**Work item:**
Would you repeat each line below exactly, without the pictures?

**Provided entries:**
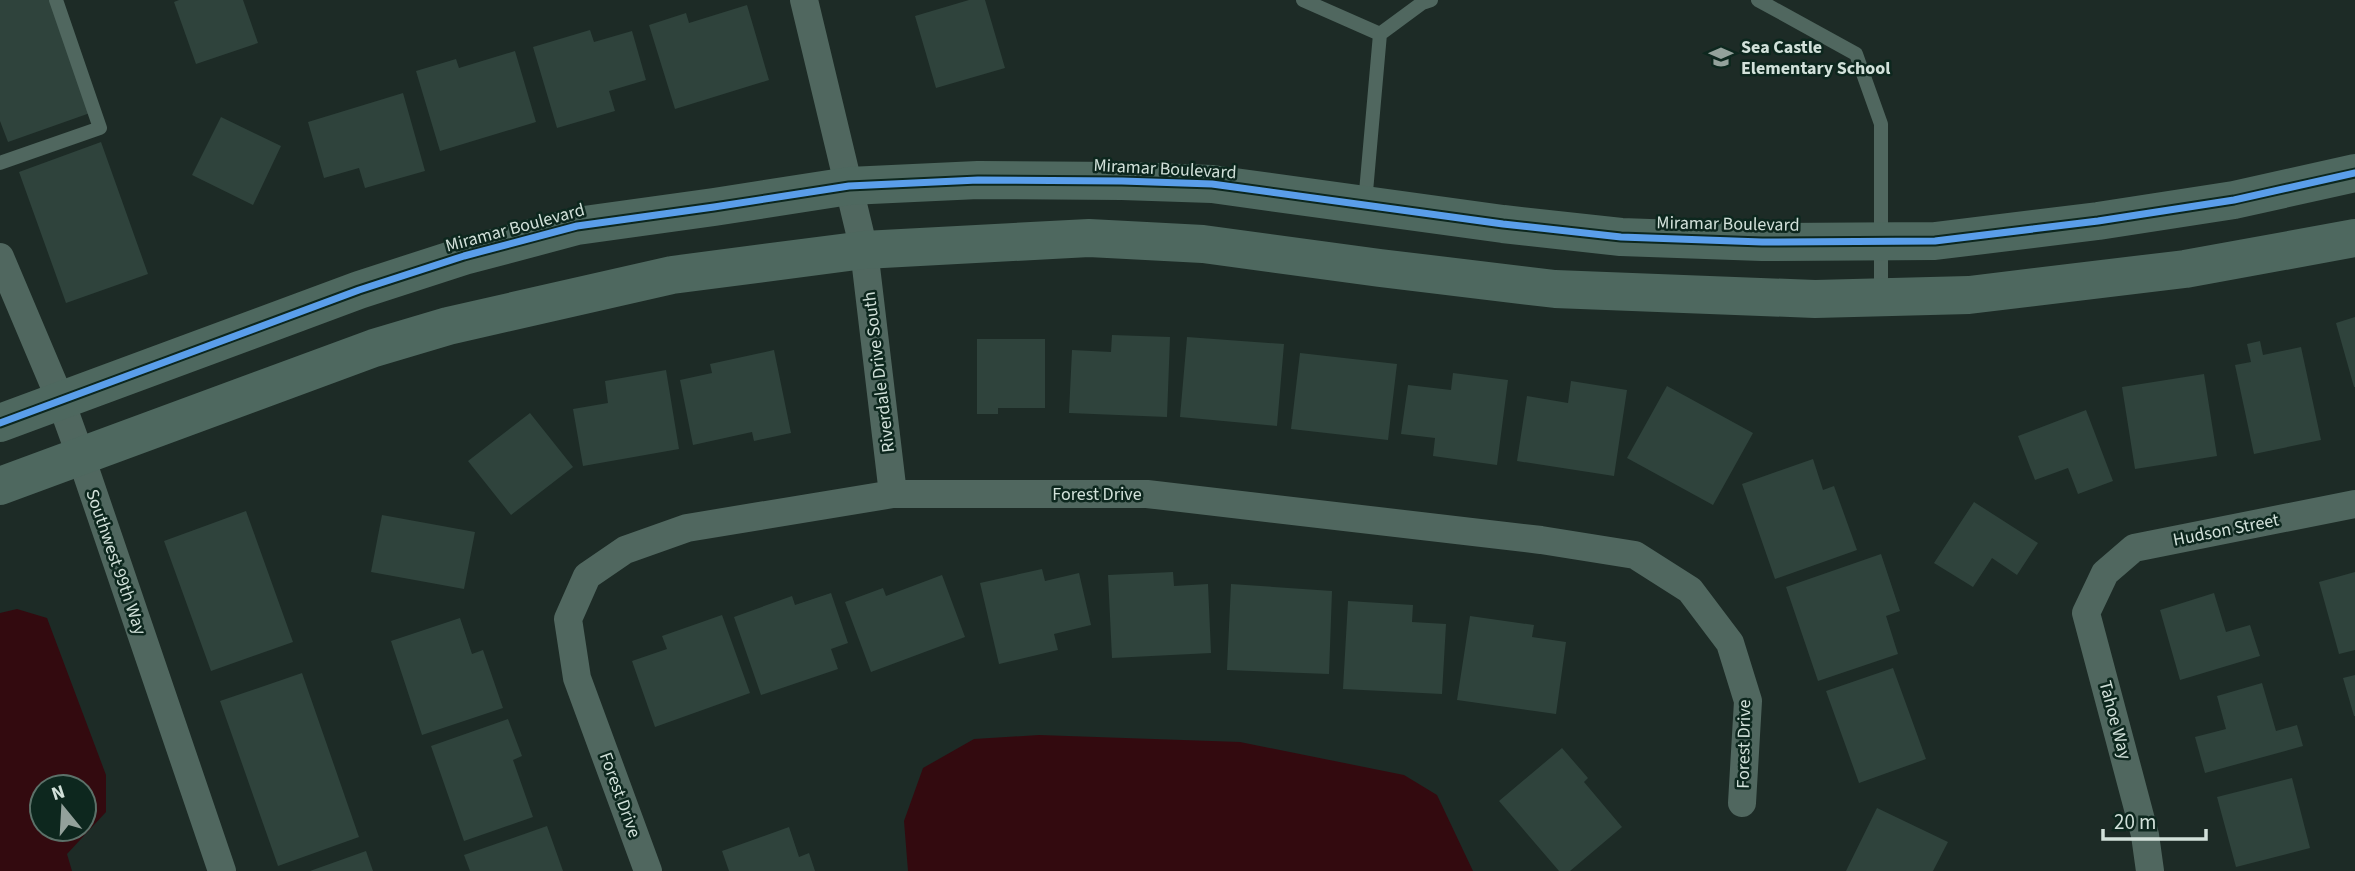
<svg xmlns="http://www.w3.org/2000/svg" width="2355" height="871" font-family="'Source Sans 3',sans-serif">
<rect width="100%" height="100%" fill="#1d2b26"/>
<path fill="#330a0f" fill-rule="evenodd" d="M17,609L47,618L106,775V812L67,854L72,871H0V613ZM84,787V829H42V787Z
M1039,735L1240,742L1404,775L1437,795L1473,871H908L904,821L923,768L974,739Z"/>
<path fill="#2f433c" d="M0,0H50L90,113L8,142L0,121Z
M179,0H243L258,43L196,64L174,2Z
M969,0H985L1005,68L936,88L915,16Z
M747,5L769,80L675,109L649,25L686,13L689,23Z
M590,30L594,42L632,31L646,80L609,91L615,111L557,128L533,47Z
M515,51L536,122L440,151L416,71L456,59L459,68Z
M403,93L425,171L365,188L359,168L324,178L308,122Z
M221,117L281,146L253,205L192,175Z
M101,142L148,274L66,303L19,172Z
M2355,317V387H2354L2336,323Z
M1112,335L1170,337L1167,417L1069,413L1072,350L1111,352Z
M1187,337L1284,344L1277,426L1180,417Z
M977,339H1045V408H998V414H977Z
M2260,341L2263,355L2301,347L2321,440L2254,454L2235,365L2251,362L2247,344Z
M774,350L791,433L754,441L752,432L693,445L680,380L712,373L710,364Z
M1300,353L1397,364L1388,440L1291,429Z
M666,370L679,449L583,466L573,409L608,403L605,381Z
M1453,373L1508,380L1497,465L1433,456L1435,438L1401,434L1408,385L1451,390Z
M2204,374L2217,456L2135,469L2122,387Z
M1571,381L1627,390L1614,476L1517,461L1527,396L1568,403Z
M1667,386L1753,433L1713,505L1627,458Z
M2086,410L2113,481L2078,494L2068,468L2035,480L2018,436Z
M530,413L573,467L511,515L468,461Z
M1813,459L1823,490L1834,486L1857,550L1775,579L1742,484Z
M1974,502L2038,543L2017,575L1992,558L1973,587L1934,563Z
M246,511L293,642L211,671L164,541Z
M382,515L475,532L464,589L371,572Z
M1881,554L1900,611L1886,616L1898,654L1818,681L1786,587Z
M1042,569L1045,581L1079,573L1091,625L1054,634L1058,650L999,664L980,583Z
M1173,572L1174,586L1208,584L1211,653L1112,658L1108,575Z
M2355,572V650L2339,654L2319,582Z
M942,575L965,637L871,672L845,602L883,588L886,596Z
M1231,584L1332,591L1329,674L1227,670Z
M831,593L848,643L831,649L838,669L761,695L734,617L792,596L795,605Z
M2214,593L2226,632L2250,625L2260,656L2180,680L2160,610Z
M1348,601L1413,605L1412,622L1446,624L1442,694L1343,689Z
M722,615L750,693L655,727L632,661L667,649L662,636Z
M1470,616L1534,625L1532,637L1566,642L1556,714L1457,700Z
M460,618L472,654L483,650L503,708L422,735L391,641Z
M1893,668L1926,759L1859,783L1826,691Z
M302,673L359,837L278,866L220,701Z
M2355,675V716H2354L2343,678Z
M2262,683L2276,731L2297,725L2303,746L2205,773L2195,737L2226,729L2217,696Z
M508,719L522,756L513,760L533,817L464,841L431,746Z
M1562,748L1588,778L1584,782L1622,827L1570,871H1559L1499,801Z
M2292,778L2310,848L2236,867L2217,797Z
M1877,808L1948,842L1933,871H1846Z
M547,826L563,871H470L464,855Z
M789,827L799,857L809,853L815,871H729L722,851Z
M366,851L373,871H310Z"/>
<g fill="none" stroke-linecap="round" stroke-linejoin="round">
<path stroke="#50675f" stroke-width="14" d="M1303,0L1380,34
M1758,0L1856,54L1881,124V297
M0,163L100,128L56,0
M1365,203L1380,34L1422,3L1431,0"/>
<path stroke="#50675f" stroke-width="28" d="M804,0L864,250L893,494
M0,257L60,399L81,457L222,871
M648,871L577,678L568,619L587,576L625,550L687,528L893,494H1147L1541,540L1635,555L1690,590L1730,643L1748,701L1742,803
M2150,871L2145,835L2086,613L2105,573L2134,548L2355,504"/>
<path stroke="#4e685f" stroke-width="38" d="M0,423L359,290L464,256L577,226L714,207L849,186L978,180L1122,181L1212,184L1503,224L1621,237L1762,242L1935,241L2098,221L2234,200L2355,173
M0,486L374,348L448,326L672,275L864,250L1089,238L1203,244L1380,268L1555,289L1815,299L1969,295L2185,269L2355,238"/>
<g stroke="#0d271e" stroke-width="11">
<path id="cycleway" d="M0,423L359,290L464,256L577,226L714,207L849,186L978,180L1122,181L1212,184L1503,224L1621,237L1762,242L1935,241L2098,221L2234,200L2355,173"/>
</g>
<use href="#cycleway" stroke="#5a9eea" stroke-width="7"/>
</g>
<defs>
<g id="school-bare" transform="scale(1.89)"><path d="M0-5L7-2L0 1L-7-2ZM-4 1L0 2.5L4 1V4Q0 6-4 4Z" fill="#93a19b" stroke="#0d271e" stroke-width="2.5" paint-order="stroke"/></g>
</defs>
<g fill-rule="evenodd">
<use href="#school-bare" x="1721" y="57"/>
</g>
<g text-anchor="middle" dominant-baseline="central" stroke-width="5" stroke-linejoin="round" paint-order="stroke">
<g font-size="18" font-weight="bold" fill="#d2e1da" stroke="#0d271e" text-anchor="start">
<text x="1741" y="47">Sea Castle<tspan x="1741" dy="21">Elementary School</tspan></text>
</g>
<g font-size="18" fill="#d2e1da" stroke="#0d271e">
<text transform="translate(1165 169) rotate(3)">Miramar Boulevard</text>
<text transform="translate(1728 224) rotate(1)">Miramar Boulevard</text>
<text transform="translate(515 228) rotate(-15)">Miramar Boulevard</text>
<text transform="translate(879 372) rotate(-97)">Riverdale Drive South</text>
<text x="1097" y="494">Forest Drive</text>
<text transform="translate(2226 530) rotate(-11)">Hudson Street</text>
<text transform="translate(116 562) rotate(71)">Southwest 99th Way</text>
<text transform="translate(2115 720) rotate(75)">Tahoe Way</text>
<text transform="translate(1744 744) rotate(-89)">Forest Drive</text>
<text transform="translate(620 795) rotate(70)">Forest Drive</text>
</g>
</g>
<g transform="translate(63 808) rotate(342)"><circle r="33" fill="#0d271e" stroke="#5c7169" stroke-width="2"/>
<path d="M0-5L12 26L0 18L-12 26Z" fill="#93a19b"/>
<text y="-10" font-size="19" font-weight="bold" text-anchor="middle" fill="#d2e1da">N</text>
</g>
<path d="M2103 829v10h103v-10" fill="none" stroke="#d2e1da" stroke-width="3.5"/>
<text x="2114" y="829" font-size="21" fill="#d2e1da" stroke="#0d271e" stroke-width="5" paint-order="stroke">20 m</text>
</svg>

**Task result:**
<svg xmlns="http://www.w3.org/2000/svg" width="2355" height="871" font-family="'Source Sans 3',sans-serif">
<rect width="100%" height="100%" fill="#1d2b26"/>
<path fill="#330a0f" fill-rule="evenodd" d="M17,609L47,618L106,775V812L67,854L72,871H0V613ZM84,787V829H42V787Z
M1039,735L1240,742L1404,775L1437,795L1473,871H908L904,821L923,768L974,739Z"/>
<path fill="#2f433c" d="M0,0H50L90,113L8,142L0,121Z
M179,0H243L258,43L196,64L174,2Z
M969,0H985L1005,68L936,88L915,16Z
M747,5L769,80L675,109L649,25L686,13L689,23Z
M590,30L594,42L632,31L646,80L609,91L615,111L557,128L533,47Z
M515,51L536,122L440,151L416,71L456,59L459,68Z
M403,93L425,171L365,188L359,168L324,178L308,122Z
M221,117L281,146L253,205L192,175Z
M101,142L148,274L66,303L19,172Z
M2355,317V387H2354L2336,323Z
M1112,335L1170,337L1167,417L1069,413L1072,350L1111,352Z
M1187,337L1284,344L1277,426L1180,417Z
M977,339H1045V408H998V414H977Z
M2260,341L2263,355L2301,347L2321,440L2254,454L2235,365L2251,362L2247,344Z
M774,350L791,433L754,441L752,432L693,445L680,380L712,373L710,364Z
M1300,353L1397,364L1388,440L1291,429Z
M666,370L679,449L583,466L573,409L608,403L605,381Z
M1453,373L1508,380L1497,465L1433,456L1435,438L1401,434L1408,385L1451,390Z
M2204,374L2217,456L2135,469L2122,387Z
M1571,381L1627,390L1614,476L1517,461L1527,396L1568,403Z
M1667,386L1753,433L1713,505L1627,458Z
M2086,410L2113,481L2078,494L2068,468L2035,480L2018,436Z
M530,413L573,467L511,515L468,461Z
M1813,459L1823,490L1834,486L1857,550L1775,579L1742,484Z
M1974,502L2038,543L2017,575L1992,558L1973,587L1934,563Z
M246,511L293,642L211,671L164,541Z
M382,515L475,532L464,589L371,572Z
M1881,554L1900,611L1886,616L1898,654L1818,681L1786,587Z
M1042,569L1045,581L1079,573L1091,625L1054,634L1058,650L999,664L980,583Z
M1173,572L1174,586L1208,584L1211,653L1112,658L1108,575Z
M2355,572V650L2339,654L2319,582Z
M942,575L965,637L871,672L845,602L883,588L886,596Z
M1231,584L1332,591L1329,674L1227,670Z
M831,593L848,643L831,649L838,669L761,695L734,617L792,596L795,605Z
M2214,593L2226,632L2250,625L2260,656L2180,680L2160,610Z
M1348,601L1413,605L1412,622L1446,624L1442,694L1343,689Z
M722,615L750,693L655,727L632,661L667,649L662,636Z
M1470,616L1534,625L1532,637L1566,642L1556,714L1457,700Z
M460,618L472,654L483,650L503,708L422,735L391,641Z
M1893,668L1926,759L1859,783L1826,691Z
M302,673L359,837L278,866L220,701Z
M2355,675V716H2354L2343,678Z
M2262,683L2276,731L2297,725L2303,746L2205,773L2195,737L2226,729L2217,696Z
M508,719L522,756L513,760L533,817L464,841L431,746Z
M1562,748L1588,778L1584,782L1622,827L1570,871H1559L1499,801Z
M2292,778L2310,848L2236,867L2217,797Z
M1877,808L1948,842L1933,871H1846Z
M547,826L563,871H470L464,855Z
M789,827L799,857L809,853L815,871H729L722,851Z
M366,851L373,871H310Z"/>
<g fill="none" stroke-linecap="round" stroke-linejoin="round">
<path stroke="#50675f" stroke-width="14" d="M1303,0L1380,34
M1758,0L1856,54L1881,124V297
M0,163L100,128L56,0
M1365,203L1380,34L1422,3L1431,0"/>
<path stroke="#50675f" stroke-width="28" d="M804,0L864,250L893,494
M0,257L60,399L81,457L222,871
M648,871L577,678L568,619L587,576L625,550L687,528L893,494H1147L1541,540L1635,555L1690,590L1730,643L1748,701L1742,803
M2150,871L2145,835L2086,613L2105,573L2134,548L2355,504"/>
<path stroke="#4e685f" stroke-width="38" d="M0,423L359,290L464,256L577,226L714,207L849,186L978,180L1122,181L1212,184L1503,224L1621,237L1762,242L1935,241L2098,221L2234,200L2355,173
M0,486L374,348L448,326L672,275L864,250L1089,238L1203,244L1380,268L1555,289L1815,299L1969,295L2185,269L2355,238"/>
<g stroke="#0d271e" stroke-width="11">
<path id="cycleway" d="M0,423L359,290L464,256L577,226L714,207L849,186L978,180L1122,181L1212,184L1503,224L1621,237L1762,242L1935,241L2098,221L2234,200L2355,173"/>
</g>
<use href="#cycleway" stroke="#5a9eea" stroke-width="7"/>
</g>
<defs>
<g id="school-bare" transform="scale(1.89)"><path d="M0-5L7-2L0 1L-7-2ZM-4 1L0 2.5L4 1V4Q0 6-4 4Z" fill="#93a19b" stroke="#0d271e" stroke-width="2.5" paint-order="stroke"/></g>
</defs>
<g fill-rule="evenodd">
<use href="#school-bare" x="1721" y="57"/>
</g>
<g text-anchor="middle" dominant-baseline="central" stroke-width="5" stroke-linejoin="round" paint-order="stroke">
<g font-size="18" font-weight="bold" fill="#d2e1da" stroke="#0d271e" text-anchor="start">
<text x="1741" y="47">Sea Castle<tspan x="1741" dy="21">Elementary School</tspan></text>
</g>
<g font-size="18" fill="#d2e1da" stroke="#0d271e">
<text transform="translate(1165 169) rotate(3)">Miramar Boulevard</text>
<text transform="translate(1728 224) rotate(1)">Miramar Boulevard</text>
<text transform="translate(515 228) rotate(-15)">Miramar Boulevard</text>
<text transform="translate(879 372) rotate(-97)">Riverdale Drive South</text>
<text x="1097" y="494">Forest Drive</text>
<text transform="translate(2226 530) rotate(-11)">Hudson Street</text>
<text transform="translate(116 562) rotate(71)">Southwest 99th Way</text>
<text transform="translate(2115 720) rotate(75)">Tahoe Way</text>
<text transform="translate(1744 744) rotate(-89)">Forest Drive</text>
<text transform="translate(620 795) rotate(70)">Forest Drive</text>
</g>
</g>
<g transform="translate(63 808) rotate(342)"><circle r="33" fill="#0d271e" stroke="#5c7169" stroke-width="2"/>
<path d="M0-5L12 26L0 18L-12 26Z" fill="#93a19b"/>
<text y="-10" font-size="19" font-weight="bold" text-anchor="middle" fill="#d2e1da">N</text>
</g>
<path d="M2103 829v10h103v-10" fill="none" stroke="#d2e1da" stroke-width="3.5"/>
<text x="2114" y="829" font-size="21" fill="#d2e1da" stroke="#0d271e" stroke-width="5" paint-order="stroke">20 m</text>
</svg>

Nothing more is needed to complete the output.